ToxB and N17Rac1 each promote activation of caspases-9 and -3 in CGNs. (a) CGNs were incubated for 24 h in complete medium (containing serum and 25 mm KCl) in the presence of either vehicle (Veh; 2 μg/mL BSA in PBS) or ToxB (40 ng/mL). After incubation, cell lysates were resolved by SDS-PAGE on 15% polyacrylamide gels and proteins were transferred to PVDF membranes. The blots were then probed with an antibody that specifically detects the cleaved (active) form of caspase-9. (b) CGNs were treated exactly as described in (a) and lysates were western blotted with an antibody that recognizes both the pro- and cleaved (active) forms of caspase-3. The blots shown in (a) and (b) are representative of results obtained in three separate experiments. (c) CGNs were incubated for 72 h after infection with adenovirus expressing GFP and N17Rac1 (at a final titer of 50 infectious particles per cell). Following infection, cells were fixed in paraformaldehyde, blocked and permeabilized in 5% BSA and 0.2% Triton X-100, and immunostained with an antibody that specifically detects the active (cleaved) form of caspase-9 [Casp-9 (a)] and a Cy3-conjugated secondary antibody. Nuclei were stained with DAPI. The merged image shows that GFP- and N17Rac1-positive cells (indicated by the arrows) had condensed or fragmented nuclear morphology and displayed significant immunoreactivity for active caspase-9, whereas surrounding uninfected cells were largely healthy and devoid of active caspase-9. (d) CGNs were infected as described in (c) and were then immunostained for active (cleaved) caspase-3 [Casp-3 (a)]. As described above, most of the GFP- and N17Rac1-positive cells (indicated by the arrows) showed marked chromatin condensation and fragmentation and stained positively for active caspase-3. The images shown in (c) and (d) are composites of three to four different fields of CGNs infected with adenoviral GFP/N17Rac1. Ad-GFP control data not shown. Scale bars, 10 μm.
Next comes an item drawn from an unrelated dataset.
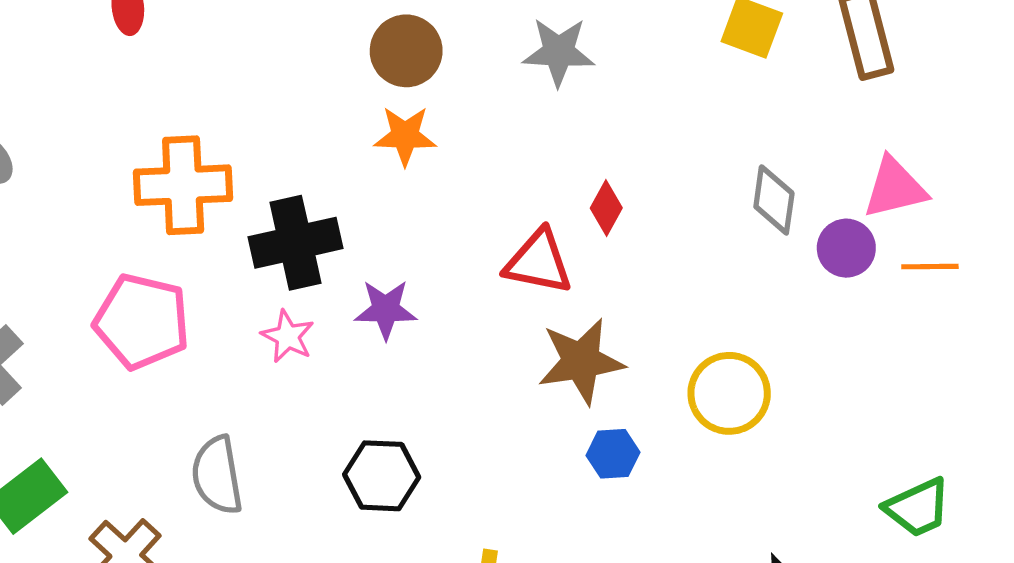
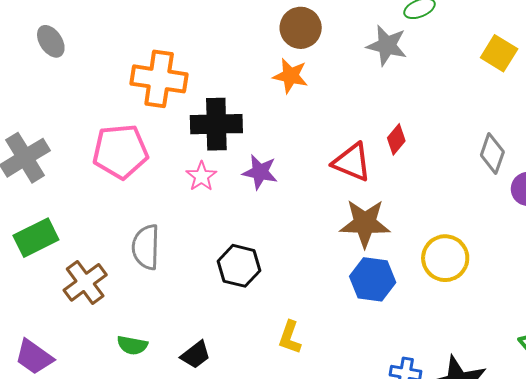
pink pentagon: (142, 321) -> (120, 151), turned -30
blue hexagon: (613, 454) -> (373, 279), size x1.5

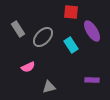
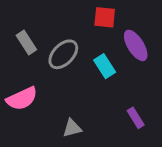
pink semicircle: (28, 67) -> (22, 99), moved, size x1.5
purple rectangle: (92, 80) -> (136, 118), turned 56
ToxB and N17Rac1 each stimulate c-Jun activation and induction of Bim in CGNs: inhibition of ToxB-induced Bim expression by the pyridinyl imidazole, SB203580. (a) CGNs were incubated for up to 8 h with ToxB (40 ng/mL) and cell lysates were immunoblotted (IB) with a polyclonal antibody to c-Jun. The decreased mobility of c-Jun observed with increasing duration of ToxB exposure is indicative of activating phosphorylation. (b) CGNs were incubated for 6 h with either BSA/PBS vehicle (Veh) or ToxB ± SB203580 (SB; 20 μm). Following treatment, CGN lysates were immunoblotted for c-Jun. (c) CGNs were incubated for 6 h as described in (b). Cell lysates were then immunoblotted with a polyclonal antibody that detects an approximately 15-kDa isoform of Bim, Bim short (Bim_s). (d) CGNs were infected with either adenoviral GFP alone or in combination with N17Rac1. At 96 h post-infection, cell lysates were obtained and immunoblotted for c-Jun, Bim_s, and actin (as a loading control). NS, non-specific protein bands that are detected by the antibodies and are shown as loading controls.

The JNK-specific inhibitor, SP600125, significantly blocks c-Jun phosphorylation, Bim induction, and apoptosis in ToxB-treated neurons. (a) CGNs were incubated for 8 h with ToxB (40 ng/mL) ± SP600125 (20 μm). Cell lysates were then immunoblotted with a polyclonal antibody for c-Jun. Activation of phosphorylation is seen by the decreased mobility of c-Jun in a time-dependent manner upon incubation with ToxB. (b) CGNs were incubated as above in (a) for 8 h. The cell lysates were then immunoblotted with a polyclonal antibody that detects Bim_s, approximately 15 kDa. (c) CGNs were incubated as described above for 24 h. The cells were then fixed with paraformal-dehyde and stained with Hoechst to visualize nuclei. The cells incubated with SP600125 showed a significant decrease in apoptosis. The results shown represent the means ± SEM of three experiments with approximately 400 cells counted per condition in each experiment. *Significantly different from Veh-treated cells (p< 0.01). †Significantly different from ToxB-treated cells (p< 0.01).